Atom was chosen over RSS for multiple reasons. Each entry can have multiple 'link' tags with structured meanings, using the 'rel' attribute. In addition, one can use 'rel=enclosure' for enclosures or the content tag for in-line content. As shown below, the 'content' tag can contain XHTML or any XML information from additional namespaces. Finally, Atom feeds can be updated and queried using the Atom Publishing Protocol (AtomPub), which has been embraced in Google's GData protocol.

I've created a serviceCasting namespace, and trivial XML schema, to describe the possible service types and the new allowed kinds of links (rel=). Tentatively, the enumeration of service types could be:

 SOAP    - for SOAP/WSDL services
 REST    - for REST (one-line URL services), possibly described by WSDL or ??
 OGC.WXS - for OGC WMS, WCS, WFS, etc. services (REST versions)
 HUMAN   - web apps intended for human consumption (could be Java web start, browser AJAX, etc.)

Also tentatively, I've defined/used several machine-readable 'link' types:

 rel=None:  the primary link should point to the interface description or service documentation
 rel="scast:interfaceDescription":  interface description, WSDL or ??
 rel="scast:serviceEndpoint":  service URL (so it can be detached from endpoint in WSDL doc.)
 rel="scast:serviceDocumentation":  URL pointing to human-readable documentation for the services
 rel="alternate":  (same as service documentation)

It is permissible to have more than one of the 'rel=scast:serviceEndpoint' links.

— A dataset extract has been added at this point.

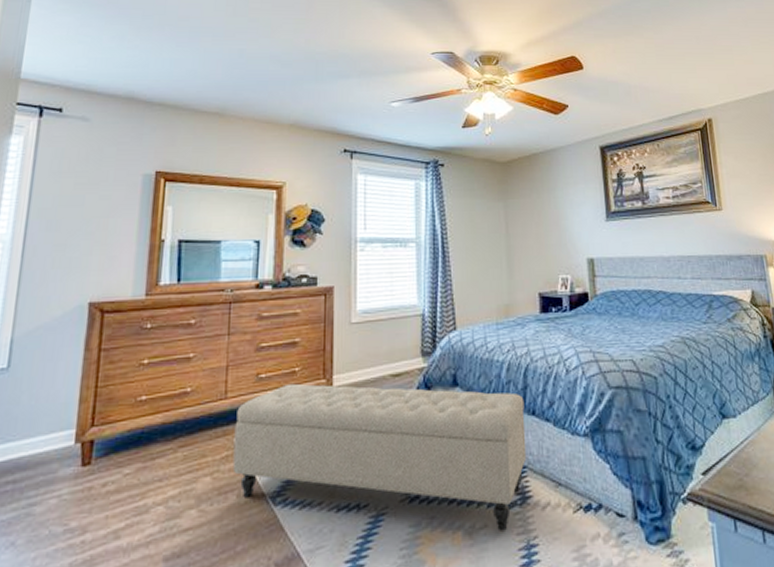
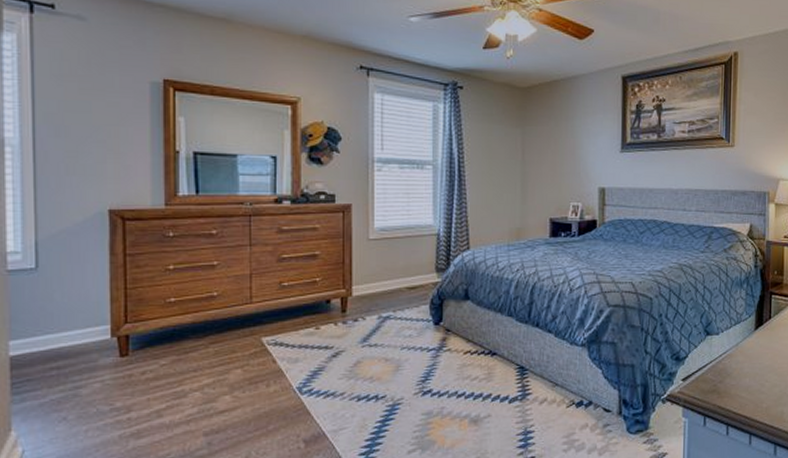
bench: present [232,383,527,531] -> none [261,292,530,420]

If there isn't a 'rel=None' link, then most Feed Readers will use the 'rel=alternate' link as the single hyperlink for that entry. It may be useful to have the default link point to the human documentation rather than the machine-readable interface description. Suggestions are welcome, of course.

One can import a list of RSS/Atom feeds into most Feed Readers by expressing the list in OPML (Outline Processor Markup Language). Thus, we could aggregate all of the service feed entries across the ESIP Federation and then distribute the OPML document via a URL on the ESIP Fed. web site.


Comments & Suggestions from Steve Olding

  • Should somewhere identify the owning organization of the service. (This may not be the same as the feed author.)
  • Each entry should include a brief human readable description of the service.
  • I think that there are 2 main things that each entry needs to reference - the formal services definition (e.g. the WSDL) and a human readable description, if it exists. I would not include the example call in the feed. This better belongs in the full service description.
  • I would like to see something that describes the availability and/or maturity of the feed - e.g. experimental and randomly available or fully production ready and available 24x7.
  • Should we also include something about who is allowed to use the service?
  • How about using the category element for keywords. This could be used to attach a few standard tags that provide some general domain classification, describe the function that the service performs, and describe the data that it operates on. Provide a little bit of information that would allow for some automated searching.
  • How about adding another entry type that would point to other service casting feeds. This could be for related feeds or recommended alternative feeds. This would provide a basic mechanism for discovering a network of feeds.